To their credit, the people from the TV channel wrote me a thoughtful response. I still haven’t seen a feature on how to cut up a chicken or dehorn a goat, but maybe that’s too “real life.”
DEAR ANIMAL PLANET
Dear Animal Planet,
You have a great channel on cable TV. Many of the shows are fascinating and informative. However, there is a conspicuous absence of the most indispensable animals on the planet: domestic livestock.
Part of your popularity is the emphasis on human-animal bonding. You present animals, glamorous or otherwise, as creatures worthy of our esteem. You even use animals as comedians, straight men, fall guys, victims, sports figures, teachers, actors, singers, and commercial spokescritters. It is a cornucopia of Disney-like anthropomorphism, using live animals instead of cartoons.
But you also show death on the Serengeti. Exposing city children to the simple act of a cheetah kill is essential if they are to ever understand the order of existence on earth. It has been a part of life since omnivores entered the food chain.
So I would suggest that including related stories about domestic animals and the people who care for them would be an easy step. Ninety-seven percent of our population eats meat. Yet most urban kids have no idea where it comes from.

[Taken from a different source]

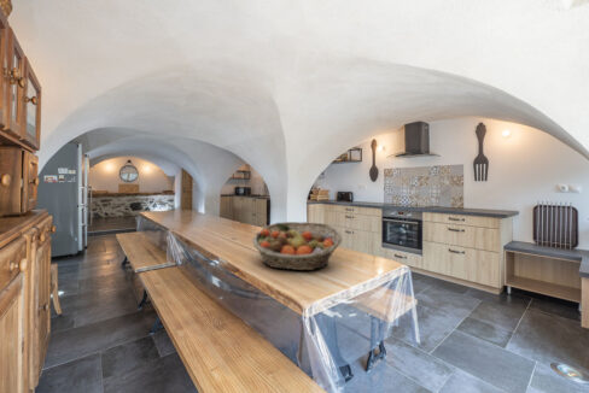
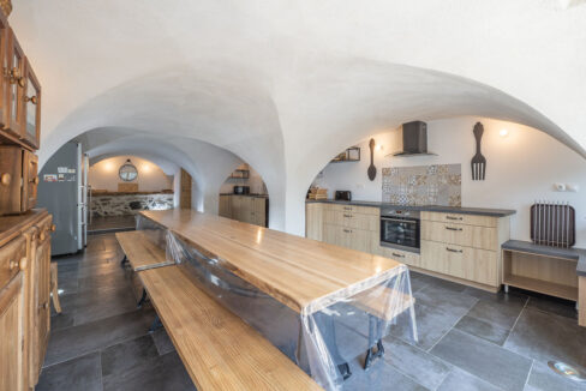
- fruit basket [251,221,343,271]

Modern society has separated the ham from the burger, the chicken from the nugget, and the hot fudge sundae from the holstein.
We have sanitized our children’s world. So they can eat without considering the sacrifice and service that domestic animals provide to humans’ well-being. For those who might think urban people are not capable of dealing with the blunt truth of animal production, I suggest that they are. From the beginning of civilization until fifty years ago, the majority of the earth’s population was agriculturally cognizant. People learned from childhood the intricate intimacy of raising and dealing with livestock.
Country kids still maintain this close natural relationship. It instills respect and a sacred responsibility toward those animals in their care who are destined for the food chain. Conversations with these country kids would open a world of understanding to an audience largely insulated from this fundamental part of their real life.
When my daughter was eleven years old, we were raising rabbits. She was showing a new litter to her urban aunt. “They’re so cute,” said Aunt. “What will you do with them?”
“When they’re about five pounds, we sell them to the grocery store,” she replied.
Her aunt was aghast! “How can you do that!” she blurted.
My eleven-year-old looked up at her and said, “I don’t make friends with them.”
Wisdom as ancient as time from the mouth of a child. It could be useful on Animal Planet.